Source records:
= Beginning of Section =
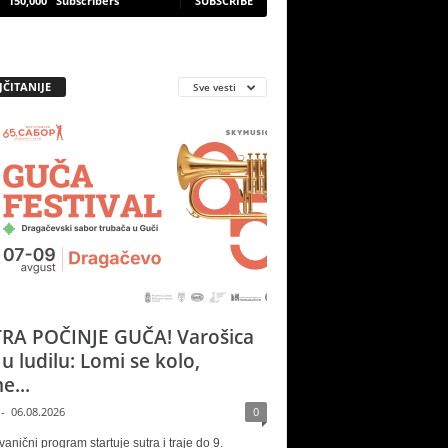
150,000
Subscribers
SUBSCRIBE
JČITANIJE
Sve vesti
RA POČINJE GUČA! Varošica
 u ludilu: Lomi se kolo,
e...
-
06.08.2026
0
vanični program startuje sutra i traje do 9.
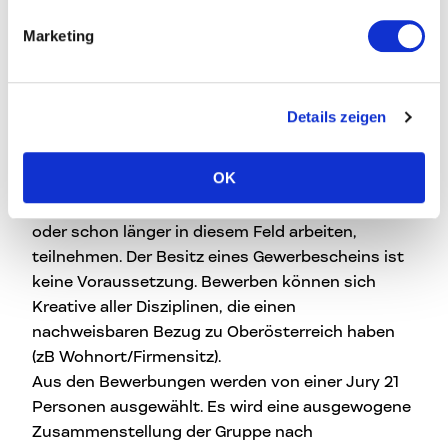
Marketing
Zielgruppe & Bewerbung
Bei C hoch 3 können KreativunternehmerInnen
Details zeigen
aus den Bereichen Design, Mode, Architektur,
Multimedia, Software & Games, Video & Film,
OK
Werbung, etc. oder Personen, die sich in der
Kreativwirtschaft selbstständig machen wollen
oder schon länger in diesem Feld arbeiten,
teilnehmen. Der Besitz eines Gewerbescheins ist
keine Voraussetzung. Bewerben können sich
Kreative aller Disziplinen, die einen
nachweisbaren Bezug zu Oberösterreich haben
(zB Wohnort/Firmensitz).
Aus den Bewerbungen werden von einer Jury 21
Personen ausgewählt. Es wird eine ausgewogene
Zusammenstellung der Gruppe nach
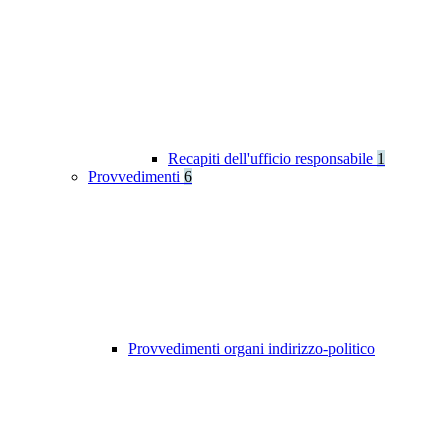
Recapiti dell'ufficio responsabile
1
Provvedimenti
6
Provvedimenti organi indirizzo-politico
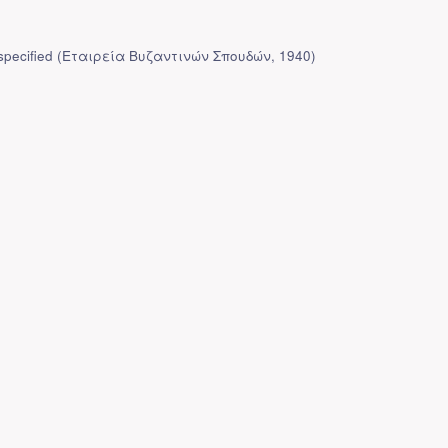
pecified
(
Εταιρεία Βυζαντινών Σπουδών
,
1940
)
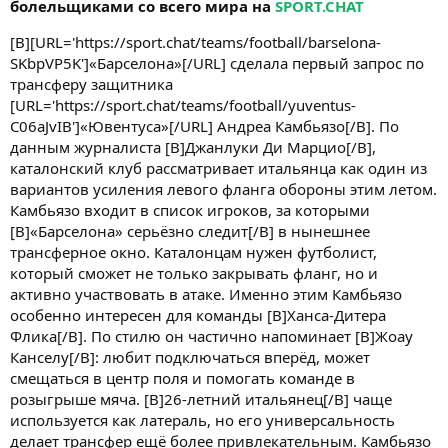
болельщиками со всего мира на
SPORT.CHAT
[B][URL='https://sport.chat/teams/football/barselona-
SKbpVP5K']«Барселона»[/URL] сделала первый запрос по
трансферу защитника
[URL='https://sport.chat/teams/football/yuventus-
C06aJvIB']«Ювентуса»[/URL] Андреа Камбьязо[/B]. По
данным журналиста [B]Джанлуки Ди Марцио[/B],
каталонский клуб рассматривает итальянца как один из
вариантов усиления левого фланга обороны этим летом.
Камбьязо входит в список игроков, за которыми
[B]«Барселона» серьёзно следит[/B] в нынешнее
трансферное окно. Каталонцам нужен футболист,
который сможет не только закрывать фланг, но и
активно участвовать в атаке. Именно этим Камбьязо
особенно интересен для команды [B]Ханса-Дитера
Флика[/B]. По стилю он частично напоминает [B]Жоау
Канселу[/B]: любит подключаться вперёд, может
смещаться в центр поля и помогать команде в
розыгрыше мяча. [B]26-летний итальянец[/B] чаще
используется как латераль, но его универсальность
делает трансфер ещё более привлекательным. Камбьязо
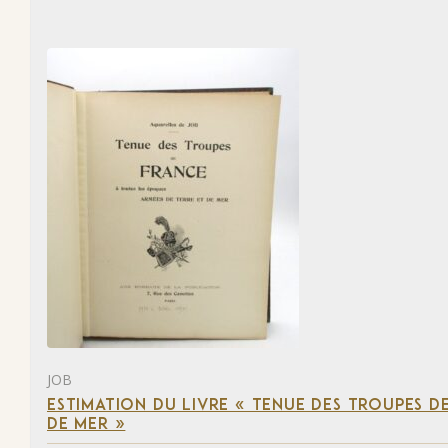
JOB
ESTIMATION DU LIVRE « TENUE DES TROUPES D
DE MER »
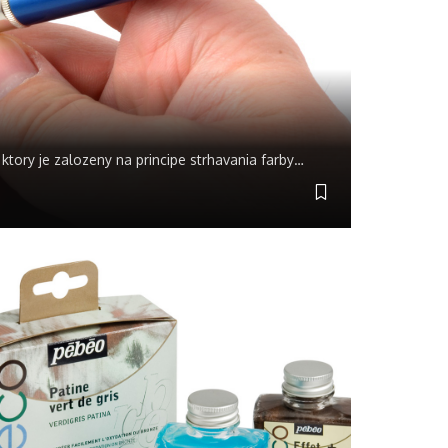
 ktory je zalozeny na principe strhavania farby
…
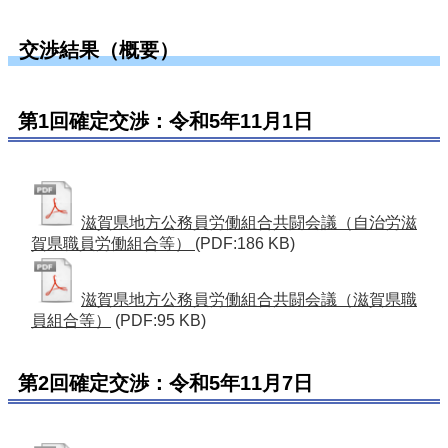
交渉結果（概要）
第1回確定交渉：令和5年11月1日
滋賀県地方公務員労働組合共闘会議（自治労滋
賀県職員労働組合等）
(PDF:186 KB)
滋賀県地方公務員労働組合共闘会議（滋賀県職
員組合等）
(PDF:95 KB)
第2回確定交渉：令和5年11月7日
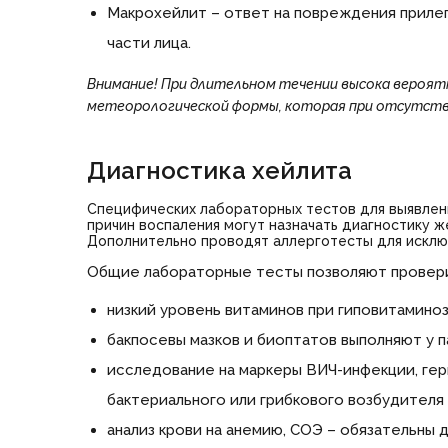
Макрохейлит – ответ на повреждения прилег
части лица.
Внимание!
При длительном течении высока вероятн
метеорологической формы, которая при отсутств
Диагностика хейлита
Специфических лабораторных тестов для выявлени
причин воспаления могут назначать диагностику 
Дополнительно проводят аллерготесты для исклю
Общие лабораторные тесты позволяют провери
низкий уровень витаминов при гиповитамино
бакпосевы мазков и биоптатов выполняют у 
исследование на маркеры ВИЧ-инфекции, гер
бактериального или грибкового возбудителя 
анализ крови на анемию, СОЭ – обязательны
= End of Section =
— Request —
Please reproduce every line of text in the listing above character for character, omitting the pictures.

— Written response —
150,000
Subscribers
SUBSCRIBE
JČITANIJE
Sve vesti
RA POČINJE GUČA! Varošica
 u ludilu: Lomi se kolo,
e...
-
06.08.2026
0
vanični program startuje sutra i traje do 9.
Marketing
Zielgruppe & Bewerbung
Bei C hoch 3 können KreativunternehmerInnen
Details zeigen
aus den Bereichen Design, Mode, Architektur,
Multimedia, Software & Games, Video & Film,
OK
Werbung, etc. oder Personen, die sich in der
Kreativwirtschaft selbstständig machen wollen
oder schon länger in diesem Feld arbeiten,
teilnehmen. Der Besitz eines Gewerbescheins ist
keine Voraussetzung. Bewerben können sich
Kreative aller Disziplinen, die einen
nachweisbaren Bezug zu Oberösterreich haben
(zB Wohnort/Firmensitz).
Aus den Bewerbungen werden von einer Jury 21
Personen ausgewählt. Es wird eine ausgewogene
Zusammenstellung der Gruppe nach
Recapiti dell'ufficio responsabile
1
Provvedimenti
6
Provvedimenti organi indirizzo-politico
pecified
(
Εταιρεία Βυζαντινών Σπουδών
,
1940
)
болельщиками со всего мира на
SPORT.CHAT
[B][URL='https://sport.chat/teams/football/barselona-
SKbpVP5K']«Барселона»[/URL] сделала первый запрос по
трансферу защитника
[URL='https://sport.chat/teams/football/yuventus-
C06aJvIB']«Ювентуса»[/URL] Андреа Камбьязо[/B]. По
данным журналиста [B]Джанлуки Ди Марцио[/B],
каталонский клуб рассматривает итальянца как один из
вариантов усиления левого фланга обороны этим летом.
Камбьязо входит в список игроков, за которыми
[B]«Барселона» серьёзно следит[/B] в нынешнее
трансферное окно. Каталонцам нужен футболист,
который сможет не только закрывать фланг, но и
активно участвовать в атаке. Именно этим Камбьязо
особенно интересен для команды [B]Ханса-Дитера
Флика[/B]. По стилю он частично напоминает [B]Жоау
Канселу[/B]: любит подключаться вперёд, может
смещаться в центр поля и помогать команде в
розыгрыше мяча. [B]26-летний итальянец[/B] чаще
используется как латераль, но его универсальность
делает трансфер ещё более привлекательным. Камбьязо
JOB
ESTIMATION DU LIVRE « TENUE DES TROUPES D
DE MER »
 ktory je zalozeny na principe strhavania farby
…
交渉結果（概要）
第1回確定交渉：令和5年11月1日
滋賀県地方公務員労働組合共闘会議（自治労滋
賀県職員労働組合等）
(PDF:186 KB)
滋賀県地方公務員労働組合共闘会議（滋賀県職
員組合等）
(PDF:95 KB)
第2回確定交渉：令和5年11月7日
Макрохейлит – ответ на повреждения прилег
части лица.
Внимание!
При длительном течении высока вероятн
метеорологической формы, которая при отсутств
Диагностика хейлита
Специфических лабораторных тестов для выявлени
причин воспаления могут назначать диагностику 
Дополнительно проводят аллерготесты для исклю
Общие лабораторные тесты позволяют провери
низкий уровень витаминов при гиповитамино
бакпосевы мазков и биоптатов выполняют у 
исследование на маркеры ВИЧ-инфекции, гер
бактериального или грибкового возбудителя 
анализ крови на анемию, СОЭ – обязательны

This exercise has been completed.